From the entries below, gather every line containing the string "thổi".

Dataset entries
▬▬▬

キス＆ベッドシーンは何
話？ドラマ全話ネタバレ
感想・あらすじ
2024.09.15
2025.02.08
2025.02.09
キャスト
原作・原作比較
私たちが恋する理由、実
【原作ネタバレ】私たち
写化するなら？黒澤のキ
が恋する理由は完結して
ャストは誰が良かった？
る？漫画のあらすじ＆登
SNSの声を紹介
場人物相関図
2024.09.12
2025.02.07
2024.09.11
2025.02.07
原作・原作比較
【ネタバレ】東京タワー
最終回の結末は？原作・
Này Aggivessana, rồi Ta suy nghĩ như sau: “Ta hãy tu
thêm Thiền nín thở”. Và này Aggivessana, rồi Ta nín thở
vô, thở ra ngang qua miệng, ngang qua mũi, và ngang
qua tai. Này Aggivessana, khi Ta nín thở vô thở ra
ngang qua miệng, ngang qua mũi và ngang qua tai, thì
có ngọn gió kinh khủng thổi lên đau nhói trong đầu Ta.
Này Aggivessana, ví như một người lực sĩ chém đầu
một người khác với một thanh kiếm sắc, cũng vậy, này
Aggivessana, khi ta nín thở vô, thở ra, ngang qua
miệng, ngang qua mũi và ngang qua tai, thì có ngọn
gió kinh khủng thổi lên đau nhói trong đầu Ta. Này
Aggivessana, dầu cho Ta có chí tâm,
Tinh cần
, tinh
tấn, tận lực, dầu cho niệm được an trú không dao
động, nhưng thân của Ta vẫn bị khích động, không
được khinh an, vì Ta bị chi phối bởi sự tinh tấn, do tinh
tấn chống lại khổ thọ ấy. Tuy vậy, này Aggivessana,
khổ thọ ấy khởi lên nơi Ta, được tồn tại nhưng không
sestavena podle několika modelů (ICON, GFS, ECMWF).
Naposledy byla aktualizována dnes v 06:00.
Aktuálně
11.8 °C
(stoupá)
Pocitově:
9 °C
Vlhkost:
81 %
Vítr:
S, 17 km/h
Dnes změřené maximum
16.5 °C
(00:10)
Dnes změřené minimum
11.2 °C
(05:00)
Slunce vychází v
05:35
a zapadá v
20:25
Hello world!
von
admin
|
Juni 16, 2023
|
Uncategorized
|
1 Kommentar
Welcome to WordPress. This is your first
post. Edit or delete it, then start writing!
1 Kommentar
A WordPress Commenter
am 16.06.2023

▬▬▬

**TASK RESPONSE**
có ngọn gió kinh khủng thổi lên đau nhói trong đầu Ta.
gió kinh khủng thổi lên đau nhói trong đầu Ta. Này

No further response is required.